**ФРАГМЕНТ ДОКУМЕНТА:**

----------

Иногда возникает горячий спор по поводу рассказанного. Как я люблю эти споры, когда они касаются самого важного в нашем искусстве, содержания художественного произведения!

Радостно наблюдать, как глубоко это содержание иногда зачерпывается, как оно тащит за собой анализ формы, композиции, лексики и т. д. На эти разговоры надо щедро тратить время. Именно тут, на этих первых совместных беседах о пьесах, которые «предстоит ставить», формируется нечто существенное для будущей работы. Произнесение вслух мысли мобилизует говорящего.

Студент (режиссер) говорит о пьесе. Его слушают. Или не слушают. Он должен заставить себя слушать — не приказом, не данной ему властью, а напором творческих мыслей. Студент проверяет себя и отбирает в самом себе то, что ему потом пригодится. Он слушает и других, видит их ошибки или их удачу,— и тоже учится.

Кроме того, каждый студент выбирает пьесу. Ему назначается оппонент; таким образом, каждый работает над двумя пьесами. По одной он — докладчик, по другой — оппонент. Задача: сгруппировать действующие лица пьесы так, чтобы мы разобрались, кто из них двигает сквозное действие, а кто контрдействие.

Мы стараемся, чтобы в любом задании присутствовала игра. Поэтому студенты приносят фигурки, вырезанные ими из картона или выполненные из фанеры, и расставляют их на большом столе. Некоторые рисуют их мелом на доске. Но я предпочитаю рельефные фигурки, это приучает к пространственному, объемному мышлению и, незаметно подводит к работе над макетом. Переставляя фигурки, то соединяя их, то разъединяя, студент невольно думает и о месте действия, и о возможных мизансценических группировках. Но главным заданием является верная расстановка сил в борьбе сквозного и контрдействия.

Есть пьесы, где эта борьба очевидна, и тогда «расстановка сил» протекает легко и просто. Но бывают и более сложные случаи.

Женя 3., бывший архитектор, хорошо рисовал. Фигурки, которые он принес к «Королю Лиру», были аккуратно выпилены и тщательно раскрашены. Были даже обозначены в форме и цвете будущие костюмы.

В первой группе Лир стоял в окружении Корделии, шута, Кента, Глостера.

----------

**ПРЕДОСТАВЛЕННЫЕ СВЕДЕНИЯ:**
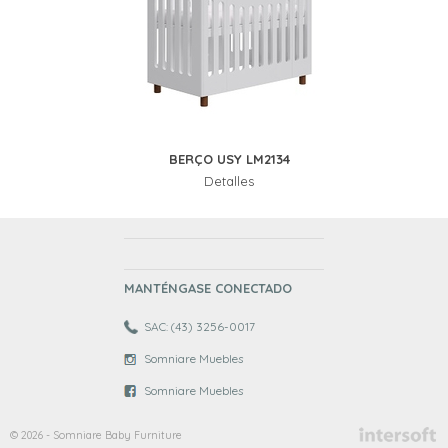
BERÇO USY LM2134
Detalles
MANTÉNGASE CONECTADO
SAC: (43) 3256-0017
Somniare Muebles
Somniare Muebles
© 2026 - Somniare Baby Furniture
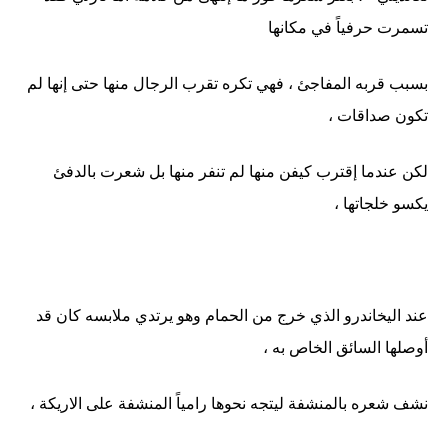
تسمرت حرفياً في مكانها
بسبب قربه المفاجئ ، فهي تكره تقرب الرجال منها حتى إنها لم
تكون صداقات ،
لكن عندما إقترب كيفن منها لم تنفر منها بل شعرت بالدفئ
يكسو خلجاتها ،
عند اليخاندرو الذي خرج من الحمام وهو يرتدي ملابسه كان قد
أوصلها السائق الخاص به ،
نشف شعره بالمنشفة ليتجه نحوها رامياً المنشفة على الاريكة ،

----------

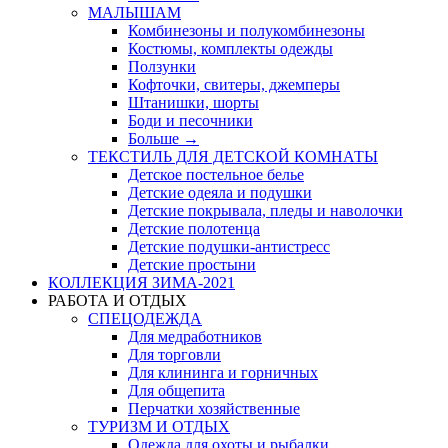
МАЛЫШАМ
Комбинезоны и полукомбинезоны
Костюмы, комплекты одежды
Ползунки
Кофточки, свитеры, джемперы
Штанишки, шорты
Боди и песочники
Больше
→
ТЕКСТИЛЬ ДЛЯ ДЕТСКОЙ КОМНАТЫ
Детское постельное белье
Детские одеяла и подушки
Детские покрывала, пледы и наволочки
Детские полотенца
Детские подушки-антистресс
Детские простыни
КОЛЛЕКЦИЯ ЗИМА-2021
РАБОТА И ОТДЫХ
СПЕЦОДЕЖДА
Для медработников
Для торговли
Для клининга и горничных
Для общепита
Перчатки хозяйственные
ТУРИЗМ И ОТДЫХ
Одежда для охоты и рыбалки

----------

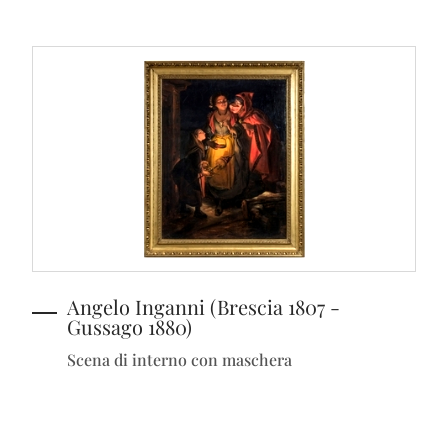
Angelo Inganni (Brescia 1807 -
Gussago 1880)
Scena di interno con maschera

----------

**УСЛОВИЕ ЗАДАНИЯ:** Сколько пьес получает каждый студент и какую роль он выполняет по каждой из них, судя по фрагменту документа?

**ОТВЕТ НА ЗАДАНИЕ:** Каждый студент работает над двумя пьесами: по одной он докладчик, по другой оппонент.